An analysis of contributions to the Ways and Means subcommittee offers a glimpse of how lobbyists target donations to pending legislation-and how lawmakers often conduct the business of fund raising around their congressional work.
At least two members of the subcommittee-Nancy Johnson (R-Conn.), and Gerald Kleczka (D-Wis.)-scheduled fund-raisers in March as the subcommittee was preparing to vote. Among the biggest givers at those events were health and insurance industry lobbyists.
Ms. Johnson picked up $2,750 from five medical professionals at a March 5 event at the Farmington Country Club.
"Quite frankly, we want to gain access to those who are in a position to make progress in those areas that interest us," said John Carson, governmental affairs director for the American Podiatric Medical Association. "It's as straightforward as that."
Mr. Carson's group already has donated more than $25,000 to subcommittee members. It has yet to give the maximum $10,000 donation to any single member because PACs such as his may need to give more money to the same 11 members when the Clinton healthcare plan is considered by the full House Ways and Means Committee.
"This healthcare reform debate is going to be fought at higher levels," Mr. Carson said. "From time to time, we go back to the same members on the same issue."
Ms. Johnson declined to comment.
Mr. Kleczka held two fund-raisers in March, including one on the eve of the subcommittee's final votes. In all, Mr. Kleczka raised $33,925 through March from the healthcare lobby, the most of anyone on the panel during those three months.
Among those at his March 21 fund-raiser were representatives of the Bakery, Confectionery and Tobacco Workers PAC, which handed over $1,000 to Mr. Kleczka's campaign that day-its second $1,000 donation to him in a month.
Five days earlier, the Wisconsin Democrat had sponsored the motion that successfully scuttled a vote to increase the Clinton plan's proposed 75-cent increase in the tobacco tax to $2.
Mr. Kleczka's office declined several requests for interviews. But a union lobbyist said the check had been written weeks before the congressman's motion and was simply delivered at the fund-raiser.
"Even if the healthcare bill weren't up there this year, he's on Ways and Means, and that's important," said John Jarvis, a lobbyist with the tobacco workers' PAC. "He's right on all the union stuff-he's a good, solid Midwestern liberal."

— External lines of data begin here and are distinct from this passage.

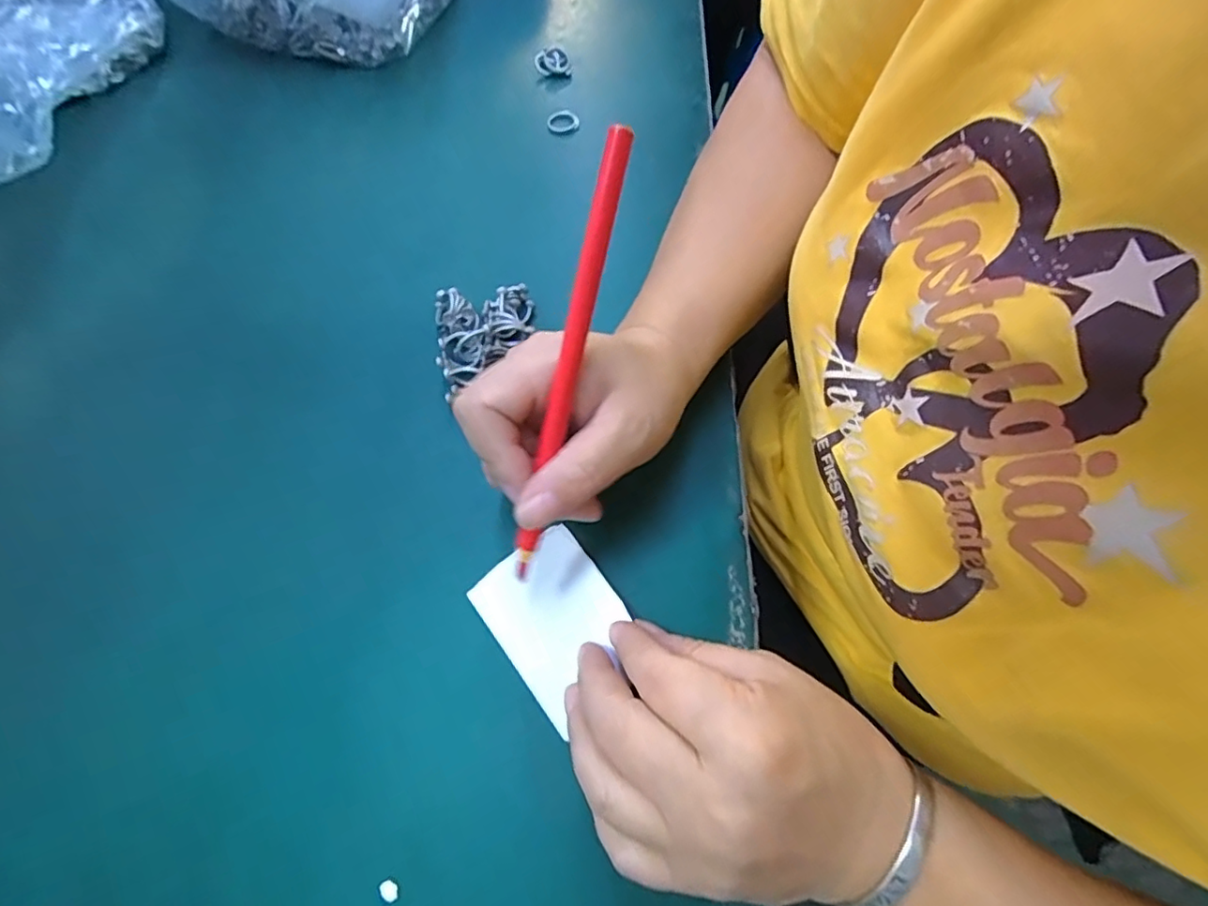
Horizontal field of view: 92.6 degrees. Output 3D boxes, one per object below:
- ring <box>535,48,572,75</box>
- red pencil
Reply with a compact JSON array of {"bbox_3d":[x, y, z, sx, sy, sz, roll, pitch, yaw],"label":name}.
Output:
[{"bbox_3d":[-0.037,-0.283,0.417,0.025,0.015,0.006,-4,23,-9],"label":"ring"},{"bbox_3d":[-0.014,-0.029,0.211,0.010,0.005,0.164,17,106,10],"label":"red pencil"}]

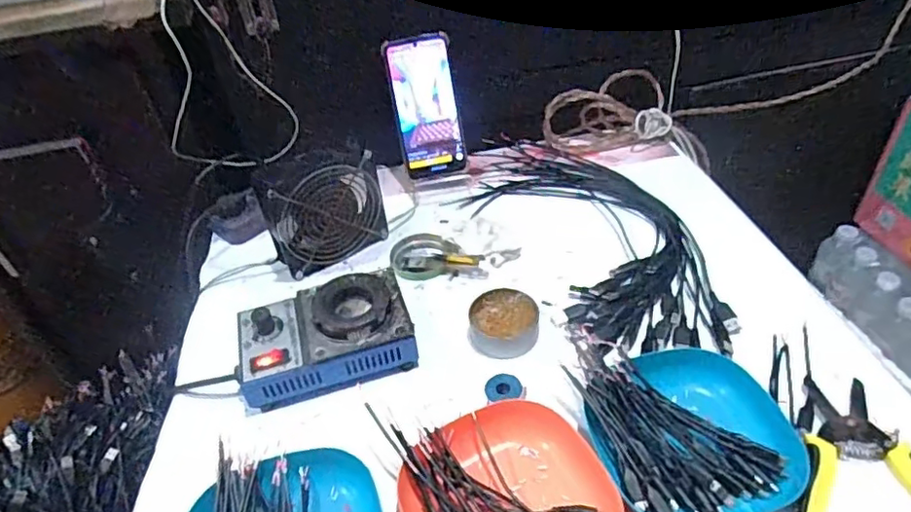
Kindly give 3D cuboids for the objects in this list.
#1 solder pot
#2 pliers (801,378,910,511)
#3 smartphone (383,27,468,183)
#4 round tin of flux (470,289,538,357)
[{"bbox_3d":[-0.117,0.069,0.545,0.151,0.062,0.097,-14,43,-8],"label":"solder pot"},{"bbox_3d":[0.293,0.151,0.428,0.116,0.017,0.154,4,43,11],"label":"pliers"},{"bbox_3d":[-0.034,-0.178,0.722,0.075,0.161,0.014,-11,16,-5],"label":"smartphone"},{"bbox_3d":[0.045,0.062,0.560,0.063,0.026,0.061,-4,42,3],"label":"round tin of flux"}]

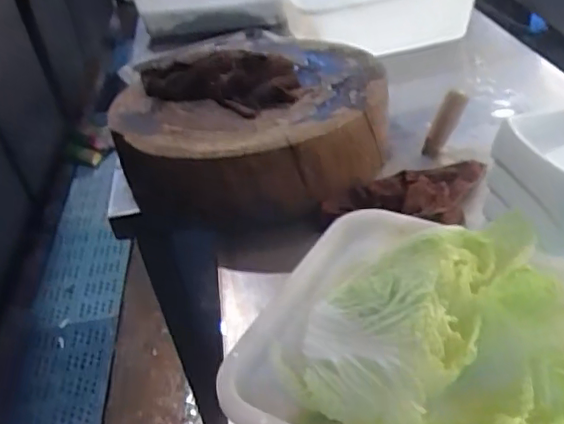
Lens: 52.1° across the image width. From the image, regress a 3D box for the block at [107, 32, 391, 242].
[{"bbox_3d":[-0.044,-0.124,0.822,0.369,0.135,0.315,-3,38,6],"label":"block"}]

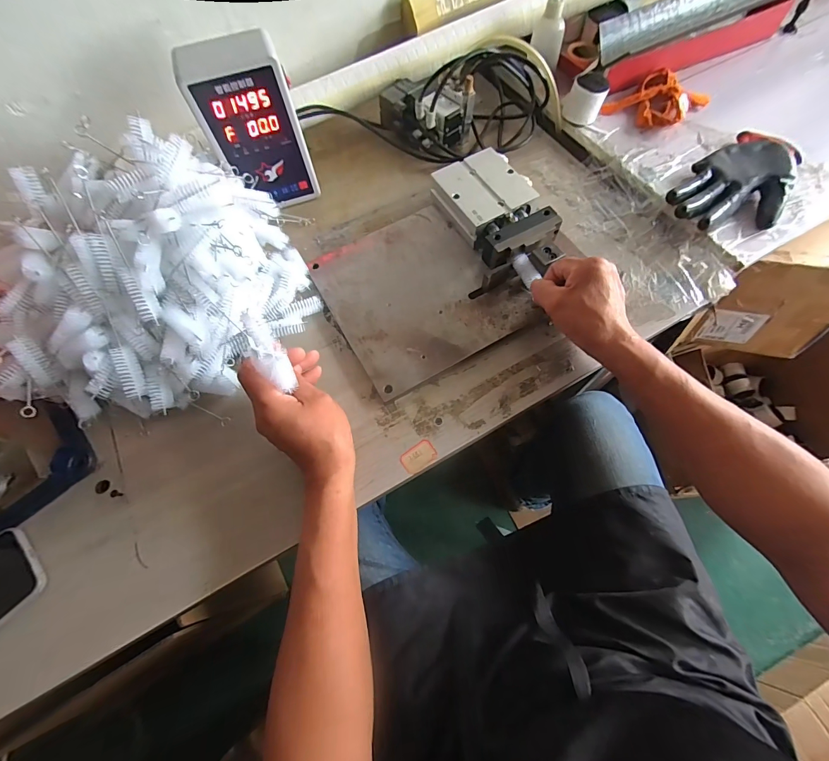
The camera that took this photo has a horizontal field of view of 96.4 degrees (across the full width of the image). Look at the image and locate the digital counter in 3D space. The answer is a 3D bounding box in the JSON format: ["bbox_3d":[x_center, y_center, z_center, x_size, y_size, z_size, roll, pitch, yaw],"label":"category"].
[{"bbox_3d":[-0.194,-0.305,0.459,0.110,0.171,0.063,-22,68,-7],"label":"digital counter"}]

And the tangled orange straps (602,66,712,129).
[{"bbox_3d":[0.360,-0.418,0.548,0.116,0.022,0.100,-38,71,-13],"label":"tangled orange straps"}]

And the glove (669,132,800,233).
[{"bbox_3d":[0.421,-0.255,0.479,0.117,0.038,0.206,39,74,17],"label":"glove"}]

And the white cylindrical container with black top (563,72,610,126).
[{"bbox_3d":[0.250,-0.412,0.538,0.049,0.046,0.051,-1,67,2],"label":"white cylindrical container with black top"}]

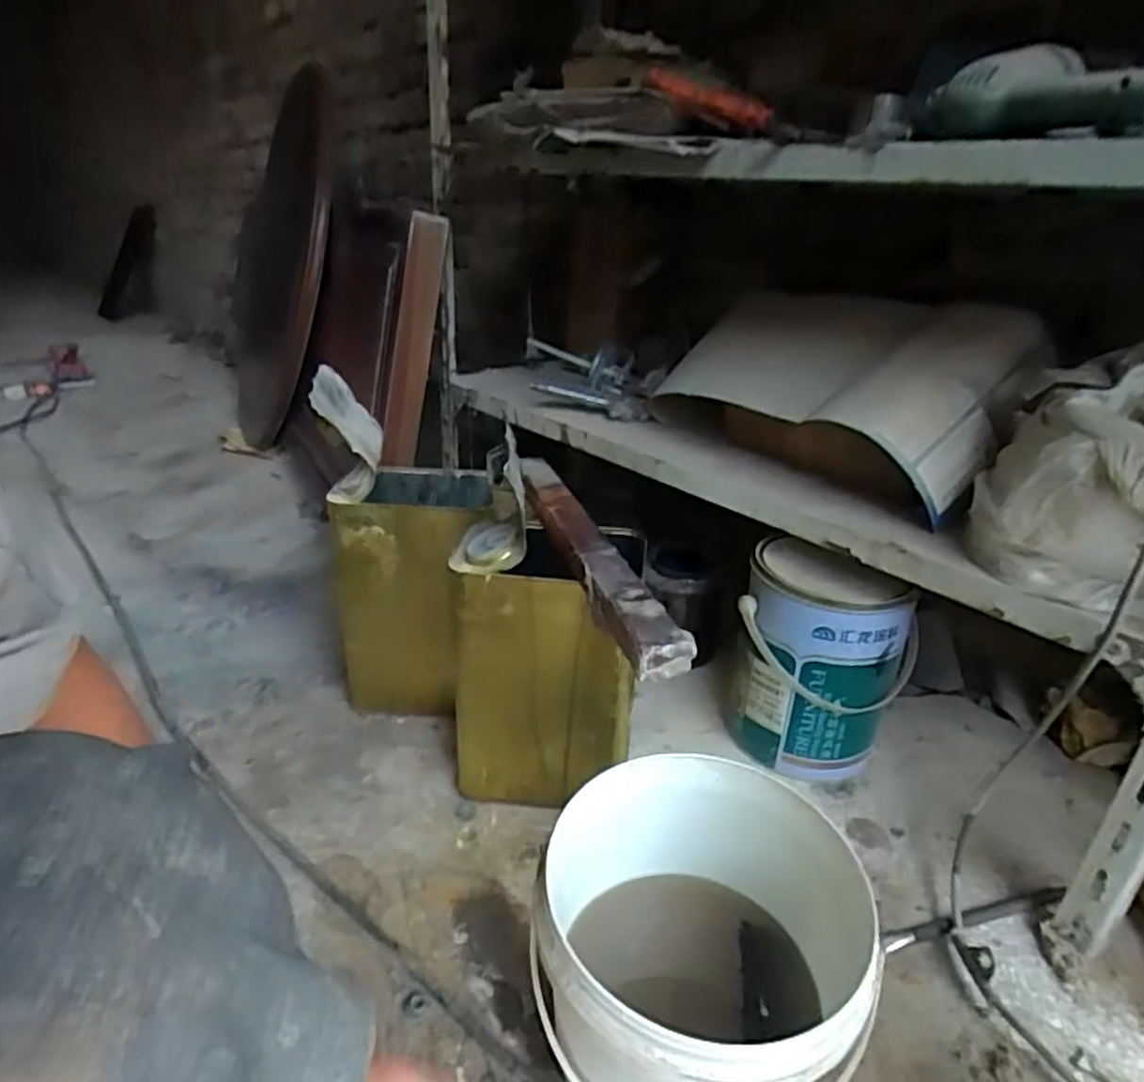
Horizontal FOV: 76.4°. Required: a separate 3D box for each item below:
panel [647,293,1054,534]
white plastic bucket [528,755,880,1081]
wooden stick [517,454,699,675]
[{"bbox_3d":[0.266,-0.173,0.799,0.159,0.167,0.413,-16,31,-30],"label":"panel"},{"bbox_3d":[0.078,0.292,0.492,0.198,0.186,0.199,1,26,0],"label":"white plastic bucket"},{"bbox_3d":[0.008,0.008,0.622,0.040,0.032,0.333,-8,28,-18],"label":"wooden stick"}]

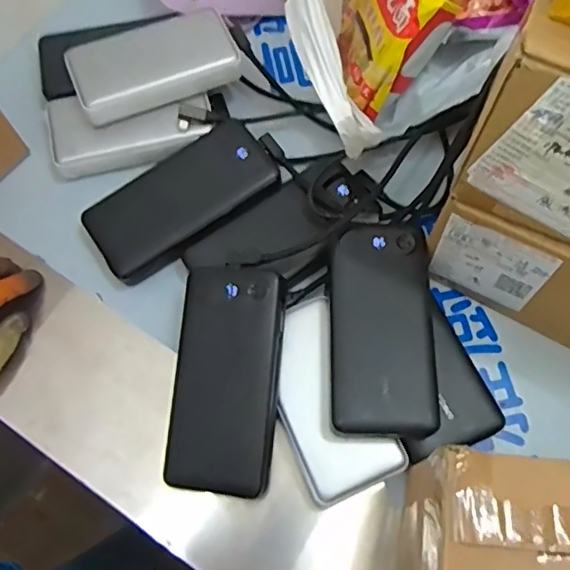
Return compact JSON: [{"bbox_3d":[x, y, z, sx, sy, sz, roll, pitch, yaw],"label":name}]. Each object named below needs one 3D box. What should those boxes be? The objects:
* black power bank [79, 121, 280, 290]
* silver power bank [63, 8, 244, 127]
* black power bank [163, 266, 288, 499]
[{"bbox_3d":[-0.084,-0.071,0.488,0.156,0.024,0.077,-36,74,-12],"label":"black power bank"},{"bbox_3d":[-0.114,-0.194,0.515,0.140,0.025,0.078,-23,72,-8],"label":"silver power bank"},{"bbox_3d":[-0.041,0.065,0.418,0.073,0.011,0.155,4,80,13],"label":"black power bank"}]

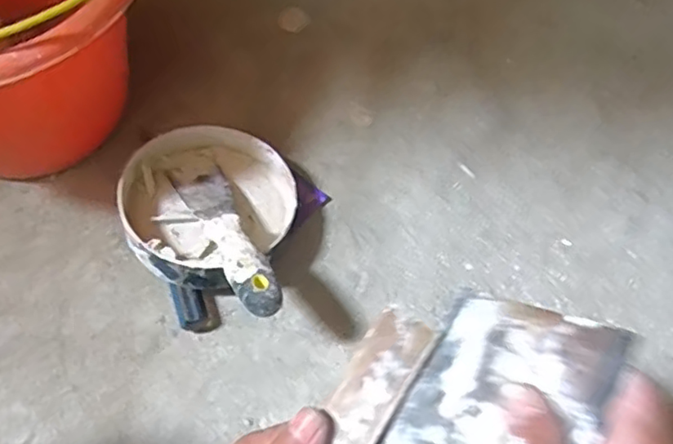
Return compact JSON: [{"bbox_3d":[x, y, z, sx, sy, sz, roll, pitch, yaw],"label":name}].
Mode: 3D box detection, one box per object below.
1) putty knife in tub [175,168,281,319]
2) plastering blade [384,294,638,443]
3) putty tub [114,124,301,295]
[{"bbox_3d":[-0.084,0.017,0.500,0.038,0.032,0.176,-26,40,-12],"label":"putty knife in tub"},{"bbox_3d":[0.067,0.091,0.272,0.085,0.006,0.118,18,73,47],"label":"plastering blade"},{"bbox_3d":[-0.108,-0.018,0.534,0.141,0.066,0.138,0,63,1],"label":"putty tub"}]

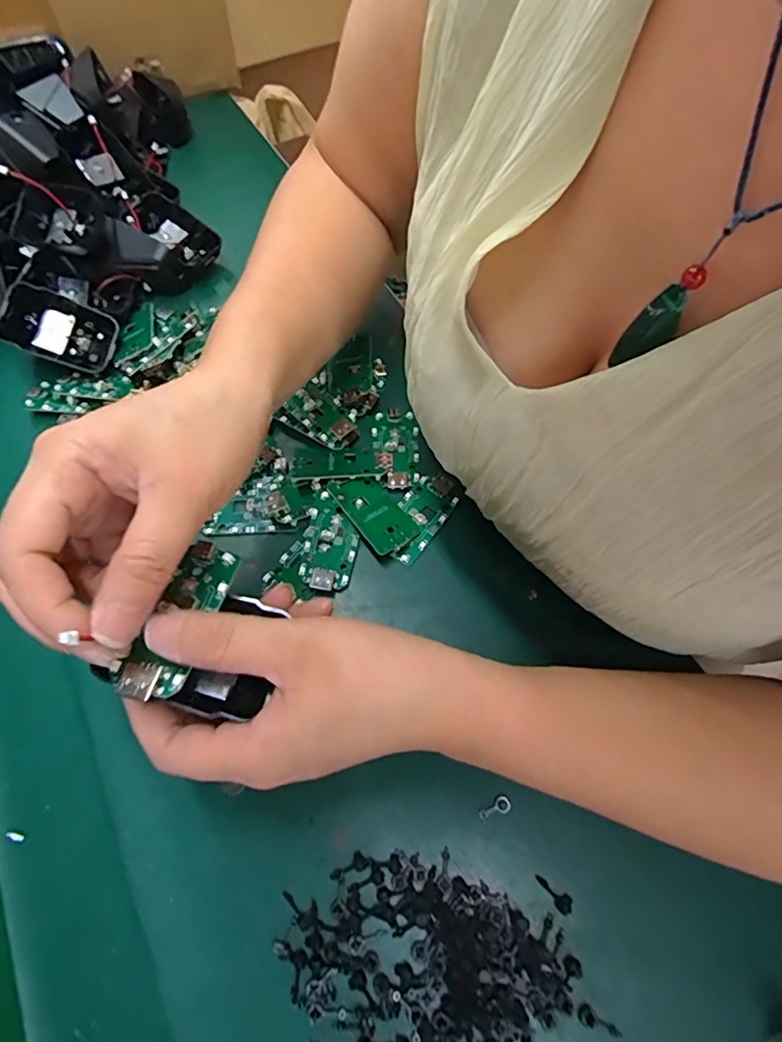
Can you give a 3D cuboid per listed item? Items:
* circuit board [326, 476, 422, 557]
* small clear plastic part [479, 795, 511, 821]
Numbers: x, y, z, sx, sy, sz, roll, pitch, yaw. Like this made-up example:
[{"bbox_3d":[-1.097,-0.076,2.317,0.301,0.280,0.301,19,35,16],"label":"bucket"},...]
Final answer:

The biggest recipient of healthcare money in the 1994 cycle is the subcommittee's chairman, Fortney "Pete" Stark, who authored the modified Clinton plan that passed his panel.
The California Democrat got more than $100,000 from health and insurance interests, most of it last year when he began a public effort to develop an alternative to the president's plan. In the first three months of this year, Mr. Stark got 13 donations from individuals-all but one from physicians.
The pattern of Mr. Stark's donations indicates the breadth of the health lobby's campaign. His contributors ranged from major insurance carriers such as Blue Cross and Blue Shield and Cigna to obscure groups such as PACs for urologists and eye surgeons.
Mr. Stark's office also did not respond to requests for interviews.
Other large recipients of money include Rep. Mike Andrews (D-Texas), who pushed unsuccessfully for a managed-care alternative supported by the insurance industry. He was one of the panel's largest recipients of insurers' money, with $25,000 in donations.